6. Additionally, the SFC recommends that VATP applications be submitted together with Type 1 and Type 7 licenses. This is because the nature of securities tokens and functional tokens can change over time, and applying for all licenses concurrently ensures smooth operation of the exchange. Both licenses can be included in a single comprehensive application form.
Summary of VATP License Handbook
7. The SFC defines operations in Hong Kong based on whether the exchange is “actively marketing to the Hong Kong public.” If an exchange, regardless of its place of incorporation, promotes its services to the Hong Kong public, it must obtain a license. This can include various activities such as regular contact with Hong Kong investors or the public, advertising services to the Hong Kong public through mass media campaigns targeted at Hong Kong investors, and engaging in internet activities targeting Hong Kong investors. When determining whether an exchange is actively promoting its services to the public, the SFC considers the overall nature of the business activities, taking into account factors such as:
a. The existence of a detailed marketing plan for the services.
b. Direct marketing efforts, such as advertising in Hong Kong media or using other online promotional techniques, for broad dissemination (passive acquisition of services, such as through “self-selection,” may not be considered active promotion).
c. Planned and programmatic promotion, demonstrating ongoing service provision rather than a single promotional activity.
d. Services targeting the Hong Kong public, such as being provided in Chinese and denominated in Hong Kong dollars.
e. Services sought out by customers actively.
8. Furthermore, any licensed exchange conducting business outside Hong Kong must ensure compliance with all local laws and regulatory requirements.
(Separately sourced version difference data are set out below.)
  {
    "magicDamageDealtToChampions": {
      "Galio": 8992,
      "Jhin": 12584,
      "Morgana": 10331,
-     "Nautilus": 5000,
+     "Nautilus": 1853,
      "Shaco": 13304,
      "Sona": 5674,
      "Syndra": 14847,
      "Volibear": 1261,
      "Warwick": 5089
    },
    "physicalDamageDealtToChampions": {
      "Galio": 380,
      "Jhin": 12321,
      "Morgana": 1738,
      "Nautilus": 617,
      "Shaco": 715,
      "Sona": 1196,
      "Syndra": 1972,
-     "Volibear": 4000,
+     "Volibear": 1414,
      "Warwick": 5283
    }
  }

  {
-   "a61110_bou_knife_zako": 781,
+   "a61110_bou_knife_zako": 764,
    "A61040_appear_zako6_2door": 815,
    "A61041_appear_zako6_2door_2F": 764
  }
9. Licensed exchanges will be required to provide monthly reports to the SFC on their business activities, in a format specified by the SFC, and provide all information requested by the SFC. The SFC also has the power to inquire about any matters related to the exchange, and the exchange must provide truthful responses.
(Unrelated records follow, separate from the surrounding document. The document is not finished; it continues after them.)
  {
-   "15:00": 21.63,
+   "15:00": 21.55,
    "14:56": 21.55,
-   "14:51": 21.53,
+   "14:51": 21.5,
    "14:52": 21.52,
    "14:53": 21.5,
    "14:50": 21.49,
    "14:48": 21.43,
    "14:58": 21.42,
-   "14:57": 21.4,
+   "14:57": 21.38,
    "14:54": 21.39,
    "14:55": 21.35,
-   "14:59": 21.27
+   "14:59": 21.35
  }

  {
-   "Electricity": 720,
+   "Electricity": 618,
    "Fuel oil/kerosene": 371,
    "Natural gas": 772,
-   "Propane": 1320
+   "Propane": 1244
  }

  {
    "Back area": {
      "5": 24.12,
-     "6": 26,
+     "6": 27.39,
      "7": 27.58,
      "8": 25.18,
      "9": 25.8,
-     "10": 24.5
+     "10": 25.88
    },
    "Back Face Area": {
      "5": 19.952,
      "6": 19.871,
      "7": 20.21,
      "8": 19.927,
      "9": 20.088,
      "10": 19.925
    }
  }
10. Licensed exchanges are required to undergo annual audits of their operations by independent professional firms, covering compliance processes, systems, security, etc. The first audit report must be submitted within 18 months from the date of license approval.
11. All other services or businesses apart from the exchange itself require SFC approval. A licensed exchange can only operate one centralized exchange.
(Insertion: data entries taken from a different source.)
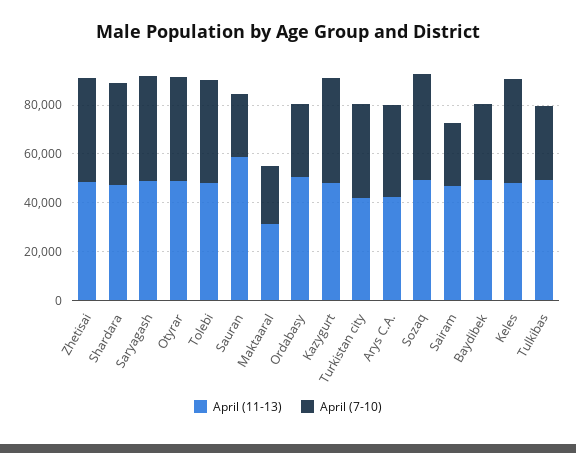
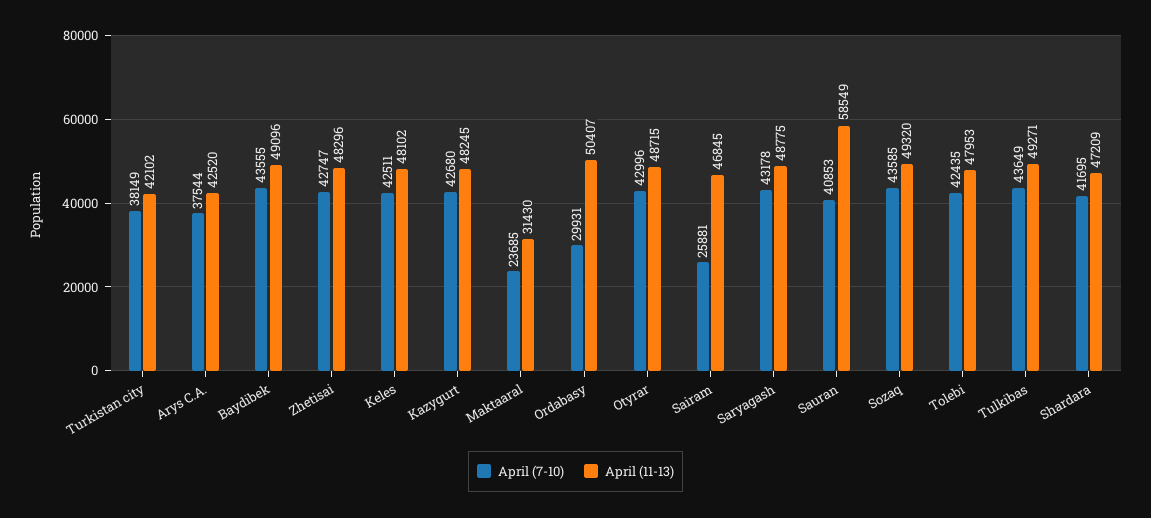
  {
    "April (11-13)": {
      "Zhetisai": 48296,
      "Shardara": 47209,
      "Saryagash": 48775,
      "Otyrar": 48715,
      "Tolebi": 47953,
      "Sauran": 58549,
      "Maktaaral": 31430,
      "Ordabasy": 50407,
      "Kazygurt": 48245,
      "Turkistan city": 42102,
      "Arys C.A.": 42520,
      "Sozaq": 49320,
      "Sairam": 46845,
      "Baydibek": 49096,
      "Keles": 48102,
      "Tulkibas": 49271
    },
    "April (7-10)": {
      "Zhetisai": 42747,
      "Shardara": 41695,
      "Saryagash": 43178,
      "Otyrar": 42996,
      "Tolebi": 42435,
-     "Sauran": 25000,
+     "Sauran": 40853,
      "Maktaaral": 23685,
      "Ordabasy": 29931,
      "Kazygurt": 42680,
      "Turkistan city": 38149,
      "Arys C.A.": 37544,
      "Sozaq": 43585,
      "Sairam": 25881,
-     "Baydibek": 30000,
+     "Baydibek": 43555,
      "Keles": 42511,
-     "Tulkibas": 30000
+     "Tulkibas": 43649
    }
  }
Basic Requirements for the License
12. The basic requirements for the license have been covered in various previous articles, so they are not repeated here. However, it is important to note specific or important issues. All directors, responsible officers (ROs), responsible officers for management control (LRs), managers in charge (MICs), and ultimate beneficial owners (UBOs) must pass the SFC’s “fit and proper” test. The relevant industry experience of ROs, LRs, and MICs should be in regulated activities in Hong Kong or other countries. Experience in non-compliant environments, if exempted from license requirements, may also be accepted. Experience related to financial technology and the technology of the exchange platform can also be considered. It is worth noting that at least one responsible officer should reside in Hong Kong.
13. The financial requirements include a paid-up share capital of HKD 5 million, liquid assets of HKD 3 million, and an additional estimate of 12 months’ operating expenses. Therefore, exchanges need to submit an estimation of operating expenses to the SFC.
14. Trust companies used to safeguard client assets must not engage in any other business and can only provide custody services for clients’ assets.
15. There is no strict requirement for data centers and storage centers to be located in Hong Kong, but all used data centers and storage centers must obtain approval from the SFC.